Tuesday, 15 July 2025

Joint Oireachtas Committee on Further and Higher Education, Research, Innovation and Science

Student Accommodation: Discussion

2:00 am

Mike Kennelly (Fine Gael)

I apologise for being late. A lot is going on as well this evening. I thank the witnesses for their opening statements. Student accommodation is an issue that did not happen overnight. In terms of supply and demand, it is the housing sector on wheels. The statement states 5,000 beds were delivered during the Covid-19 pandemic but completions have since dropped. I find that very alarming. Based on the evidence that student accommodation was in severe demand, no matter what the costs were around providing accommodation, seeing that there was a drop in the provision for student accommodation seems a really retrograde move and one we could be paying for. How many of the technological sector student accommodation projects will move to construction this year? When will we see the long-promised student accommodation strategy with a real timeline and funding behind it?

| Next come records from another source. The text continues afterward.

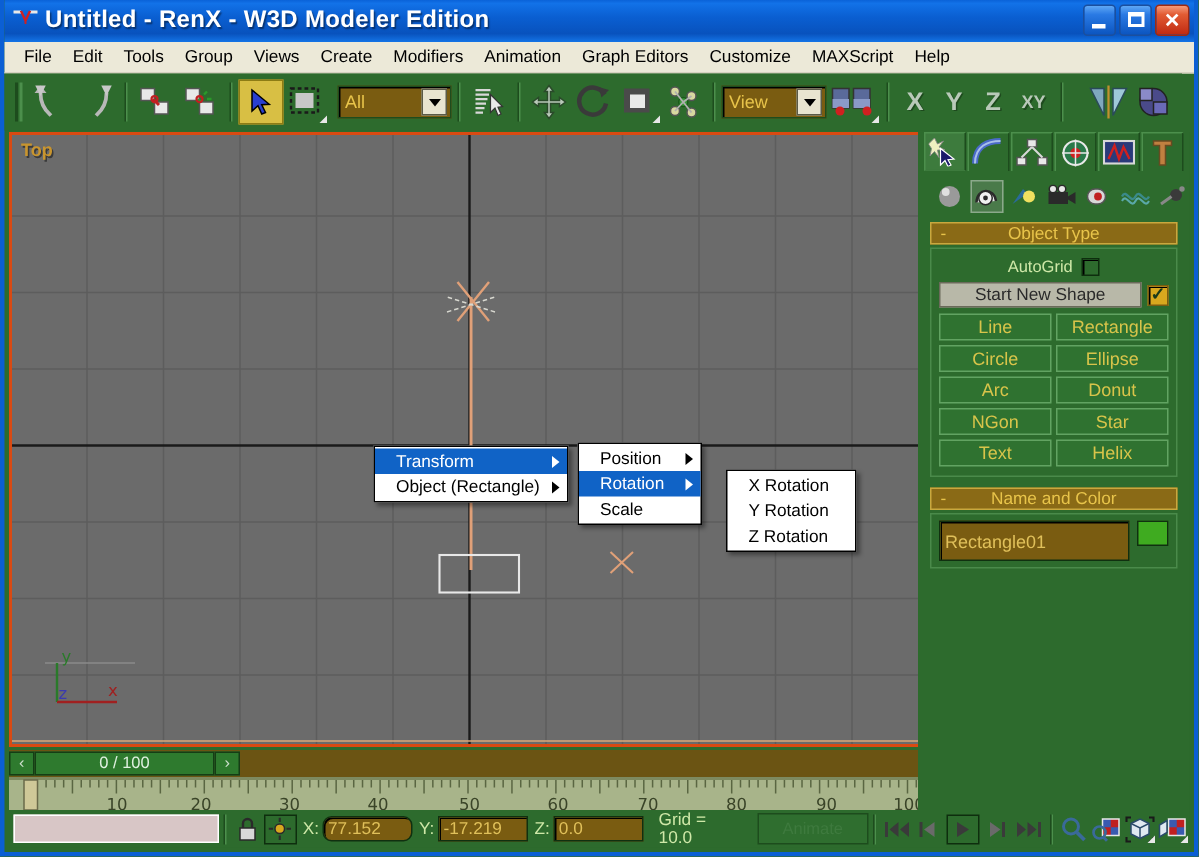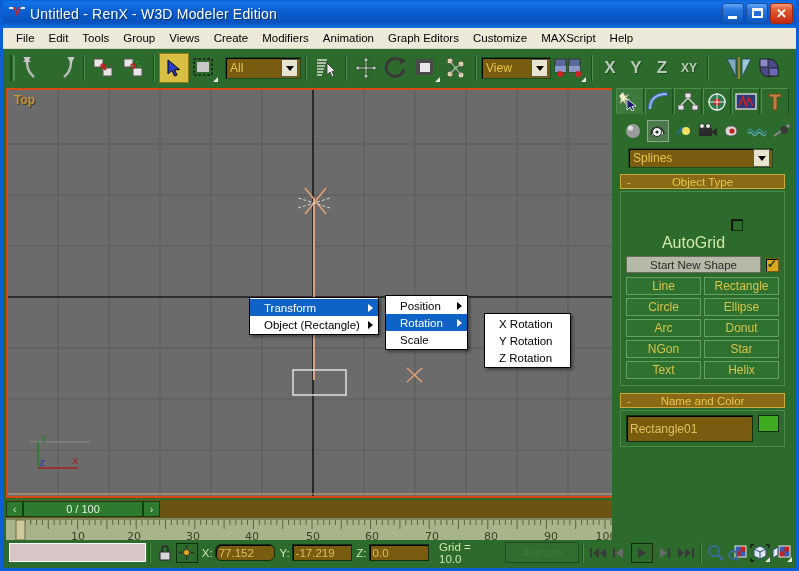--- a/index.html
+++ b/index.html
@@ -30,21 +30,21 @@
   }
   .title-icon .t-v {
     position: absolute; left: 6px; top: 3px; width: 8px; height: 9px;
     background: #d02020;
     clip-path: polygon(0 0, 22% 0, 50% 55%, 78% 0, 100% 0, 58% 82%, 58% 100%, 42% 100%, 42% 82%);
   }
   .title-icon .t-arm {
     position: absolute; background: #e8e8e8; height: 2px; width: 5px; top: 3px;
   }
   .title-text {
-    color: #ffffff; font-size: 14px; font-weight: normal;
+    color: #ffffff; font-size: 16px; font-weight: bold;
     text-shadow: 1px 1px 1px rgba(0,0,0,0.45);
     letter-spacing: 0.2px; white-space: nowrap;
   }
   .win-buttons {
     position: absolute; right: 3px; top: 3px; display: flex; gap: 2px;
   }
   .win-btn {
     width: 22px; height: 21px; border: 1px solid #1b4f9e;
     border-radius: 3px;
     background: linear-gradient(180deg,#5ea7f5 0%,#2a7ae4 30%,#0b55c0 100%);
@@ -233,21 +233,21 @@
     height: 15px; background: #8a6a16; border: 1px solid #c9a83e;
     color: #e8c44a; font-size: 11.5px; display: flex; align-items: center;
     justify-content: center; position: relative; margin: 2px 8px;
     font-weight: normal;
   }
   .rollout-hdr .minus { position: absolute; left: 6px; color: #e8c44a; }
   .ot-box {
     margin: 0 8px; border: 1px solid #4a8a4a; padding: 4px 5px 6px 5px;
   }
   .autogrid-row { display: flex; align-items: center; justify-content: center; gap: 6px; padding: 2px 0 4px; }
-  .autogrid-row .lbl { color: #cfe8a8; font-size: 16px; margin-top: 36px; }
+  .autogrid-row .lbl { color: #cfe8a8; font-size: 11px; }
   .chk {
     width: 12px; height: 12px; background: #2d6b2d;
     border: 1px solid #0e2e0e; box-shadow: inset 1px 1px 0 #000;
   }
   .snsrow { display: flex; align-items: center; gap: 4px; padding-bottom: 4px; }
   .sns-btn {
     flex: 1; height: 17px; background: #b8b8a8; border: 1px solid #6a6a5a;
     color: #2a2a2a; font-size: 11.5px; display: flex; align-items: center;
     justify-content: center; cursor: pointer;
   }
@@ -866,28 +866,20 @@
       </div>
       <div class="rp-sub">
         <svg width="18" height="16" viewBox="0 0 18 16">
           <circle cx="11" cy="7" r="4" fill="#3a3a3a"></circle>
           <path d="M1 13 L8 8" stroke="#888" stroke-width="2"></path>
           <circle cx="15" cy="3" r="1.8" fill="#888"></circle>
         </svg>
       </div>
     </div>
 
-    <div style="padding: 2px 10px 4px 16px;">
-      <div class="combo" style="width:145px; height:20px;">
-        <span class="cval">Splines</span>
-        <span class="carrow">
-            <i></i>
-          </span>
-      </div>
-    </div>
 
     <div class="rollout-hdr">
       <span class="minus">-</span>
       <span>Object Type</span>
     </div>
 
     <div class="ot-box">
       <div class="autogrid-row">
         <span class="lbl">AutoGrid</span>
         <span class="chk"></span>

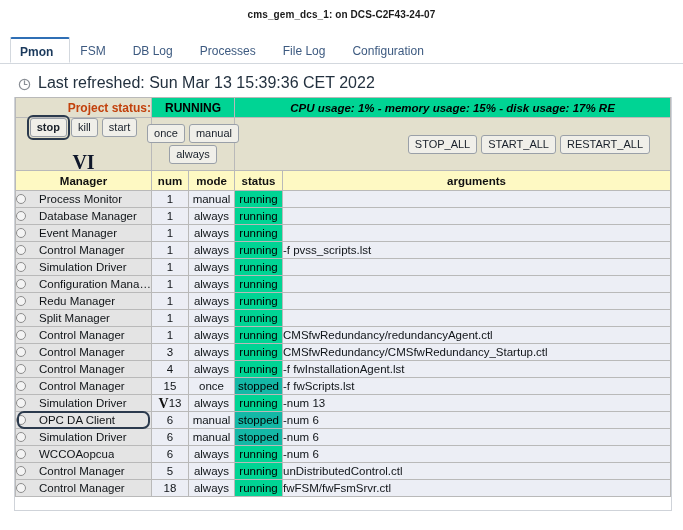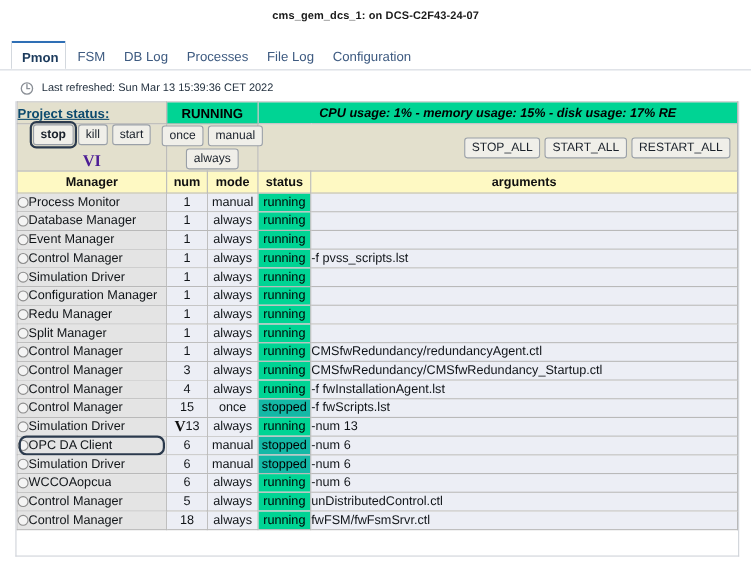--- a/index.html
+++ b/index.html
@@ -32,21 +32,21 @@
     margin-top: 17px;
     border-bottom: 1px solid #d3d8de;
     height: 27px;
     padding-left: 10px;
     display: flex;
     align-items: stretch;
   }
   .tab {
     font-size: 12px;
     color: #3d5a80;
-    padding: 4px 6px 3px 9px;
+    padding: 4px 16px 3px 9px;
     line-height: 19px;
     cursor: pointer;
     white-space: nowrap;
     border: 1px solid transparent;
     position: relative;
     top: 0px;
   }
   .tab.active {
     color: #1b3a5c;
     font-weight: bold;
@@ -56,21 +56,21 @@
     border-top: 2px solid #2f6fb5;
     border-radius: 2px 2px 0 0;
   }
 
   
   .refresh-line {
     display: flex;
     align-items: center;
     gap: 7px;
     padding: 10px 0 5px 18px;
-    font-size: 10px;
+    font-size: 16px;
     color: #23313f;
   }
   .refresh-icon {
     width: 13px; height: 13px;
     flex: 0 0 13px;
     color: #8a8f96;
   }
 
   
   .panel {
@@ -101,24 +101,23 @@
   col.c-num    { width: 37px; }
   col.c-mode   { width: 46px; }
   col.c-status { width: 48px; }
   col.c-args   { width: auto; }
 
   
   .cell-projstatus {
     background: #e3e0cd;
     font-weight: bold;
     font-size: 12px;
-    text-align: left;
+    text-align: right;
     height: 20px;
-    color: #0c4a6e;
-    text-decoration: underline;
+    color: #c2410c;
   }
   .cell-running-tag {
     background: #00d494;
     font-weight: bold;
     font-size: 12px;
     text-align: center;
     color: #000000;
   }
   .cell-usage {
     background: #00d494;
@@ -154,46 +153,46 @@
   .btn.focusring {
     outline: 2px solid #2b3a4d;
     outline-offset: 1px;
     border-radius: 3px;
     font-weight: bold;
   }
   .vi-annot {
     text-align: center;
     font-family: "Liberation Serif", serif;
     font-weight: bold;
-    font-size: 15px;
-    color: #4c1d95;
+    font-size: 20px;
+    color: #0f172a;
     line-height: 15px;
-    margin-top: 8px;
-  }
-  .cell-ctl.right { text-align: right; padding-right: 6px; }
+    margin-top: 18px;
+  }
+  .cell-ctl.right { text-align: right; padding-right: 20px; }
   .cell-ctl.right .btnrow { justify-content: flex-end; }
 
   
   .hdr {
     background: #fef9c3;
     font-weight: bold;
     font-size: 11.5px;
     text-align: center;
     height: 20px;
     color: #111111;
   }
 
   
   .td-mgr {
     background: #e4e4e4;
     padding: 2px 4px 2px 6px;
     height: 16.8px;
     position: relative;
   }
-  .mgr-inner { display: flex; align-items: center; gap: 0; }
+  .mgr-inner { display: flex; align-items: center; gap: 13px; }
   .radio {
     width: 10px; height: 10px;
     border: 1px solid #8d8d8d;
     border-radius: 50%;
     background: #f4f4f4;
     flex: 0 0 10px;
     cursor: pointer;
   }
   .mgr-label { white-space: nowrap; overflow: hidden; text-overflow: ellipsis; }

I welcome the affordability of the 41-week tenancy, and the 28-day notice period is real progress and has to be welcomed. I am from what is classified as a disadvantaged area. If students cannot afford the rent, these protections are meaningless. The only option was to increase supply. In my eyes, that did not happen. We had incidents and wars and migration. I am from north Kerry and MTU has been a transformation for higher education accessibility. It has been fantastic and it is growing and growing. It was growing during the Covid-19 pandemic and the post-Covid period but unfortunately the accommodation was not there. Senator Ryan just made a fierce connection there with future accommodation and how we corridor these students in from that region into those three campuses. During one of those crises I mentioned, there was a bus connection from outside north Kerry going to Tralee. It took us about three months before a double-decker bus had to be put in situ. The students could not get there. That has to be looked at. I welcome the return of accommodation back into Tralee. As late as yesterday I was leaving Kerry and the MTU was advertising on local radio, looking for people to present themselves for the rent-a-room scheme. I wonder, is there a real lack of accommodation for the MTU students? As I see it, student levels in Tralee are rising and rising. Is there a crisis? The witnesses mentioned local authorities and they got involved on foot of the promise of the Government to sort it out. Are the local authorities the real stumbling block regarding planning and future planning and planning applications that have been already granted?